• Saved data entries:
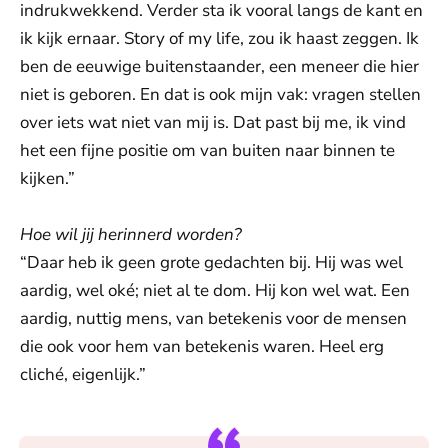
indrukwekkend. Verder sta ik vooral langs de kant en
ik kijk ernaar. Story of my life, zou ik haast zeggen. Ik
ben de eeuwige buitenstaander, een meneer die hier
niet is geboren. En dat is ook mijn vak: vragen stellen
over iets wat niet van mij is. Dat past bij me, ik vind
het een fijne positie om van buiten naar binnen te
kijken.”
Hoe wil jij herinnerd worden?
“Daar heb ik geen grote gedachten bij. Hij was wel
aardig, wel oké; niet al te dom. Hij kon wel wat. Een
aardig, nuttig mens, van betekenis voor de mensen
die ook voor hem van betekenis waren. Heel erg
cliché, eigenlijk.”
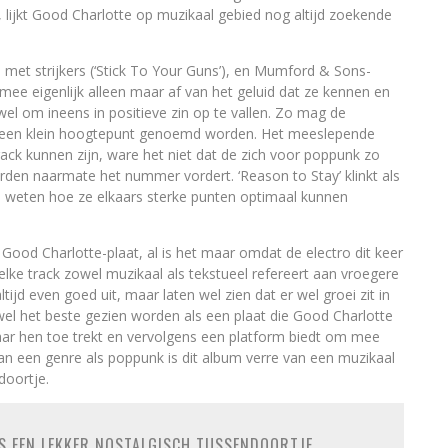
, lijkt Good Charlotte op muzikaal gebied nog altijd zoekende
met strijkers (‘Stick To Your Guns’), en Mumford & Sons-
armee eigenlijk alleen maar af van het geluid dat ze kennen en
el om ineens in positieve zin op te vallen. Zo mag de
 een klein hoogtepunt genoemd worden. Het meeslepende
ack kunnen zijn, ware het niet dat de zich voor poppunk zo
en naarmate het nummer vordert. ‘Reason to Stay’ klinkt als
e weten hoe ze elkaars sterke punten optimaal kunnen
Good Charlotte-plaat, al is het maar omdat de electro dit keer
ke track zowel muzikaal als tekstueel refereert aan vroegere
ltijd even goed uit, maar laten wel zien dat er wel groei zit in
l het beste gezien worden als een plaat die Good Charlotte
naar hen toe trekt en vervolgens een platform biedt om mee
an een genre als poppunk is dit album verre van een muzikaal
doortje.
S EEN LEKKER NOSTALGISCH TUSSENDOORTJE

* * *

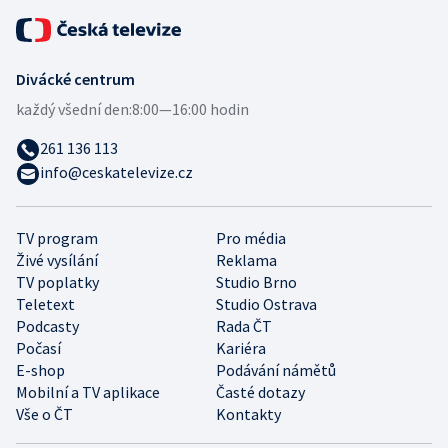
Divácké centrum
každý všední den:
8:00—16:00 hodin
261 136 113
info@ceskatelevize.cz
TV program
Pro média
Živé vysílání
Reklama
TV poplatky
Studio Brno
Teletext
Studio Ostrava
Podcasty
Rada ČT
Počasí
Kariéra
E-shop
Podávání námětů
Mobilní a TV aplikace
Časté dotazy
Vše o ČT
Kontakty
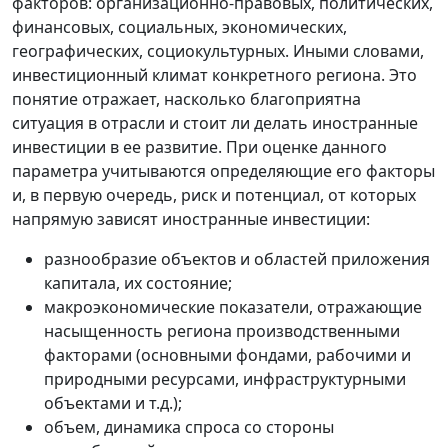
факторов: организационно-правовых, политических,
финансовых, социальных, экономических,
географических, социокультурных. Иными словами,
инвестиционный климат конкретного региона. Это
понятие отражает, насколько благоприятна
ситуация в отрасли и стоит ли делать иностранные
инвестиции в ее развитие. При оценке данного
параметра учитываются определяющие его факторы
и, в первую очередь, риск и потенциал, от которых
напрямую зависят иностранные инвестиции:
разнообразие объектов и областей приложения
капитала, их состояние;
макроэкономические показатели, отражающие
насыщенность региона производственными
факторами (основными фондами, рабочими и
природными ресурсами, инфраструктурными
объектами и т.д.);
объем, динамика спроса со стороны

• Brief:
Would you copy out, exactly and with no pictures, only the lines above from the one that contains "261 136 113" through the one that contains "объем, динамика спроса со стороны"?

• Answer for this exercise:
261 136 113
info@ceskatelevize.cz
TV program
Pro média
Živé vysílání
Reklama
TV poplatky
Studio Brno
Teletext
Studio Ostrava
Podcasty
Rada ČT
Počasí
Kariéra
E-shop
Podávání námětů
Mobilní a TV aplikace
Časté dotazy
Vše o ČT
Kontakty
факторов: организационно-правовых, политических,
финансовых, социальных, экономических,
географических, социокультурных. Иными словами,
инвестиционный климат конкретного региона. Это
понятие отражает, насколько благоприятна
ситуация в отрасли и стоит ли делать иностранные
инвестиции в ее развитие. При оценке данного
параметра учитываются определяющие его факторы
и, в первую очередь, риск и потенциал, от которых
напрямую зависят иностранные инвестиции:
разнообразие объектов и областей приложения
капитала, их состояние;
макроэкономические показатели, отражающие
насыщенность региона производственными
факторами (основными фондами, рабочими и
природными ресурсами, инфраструктурными
объектами и т.д.);
объем, динамика спроса со стороны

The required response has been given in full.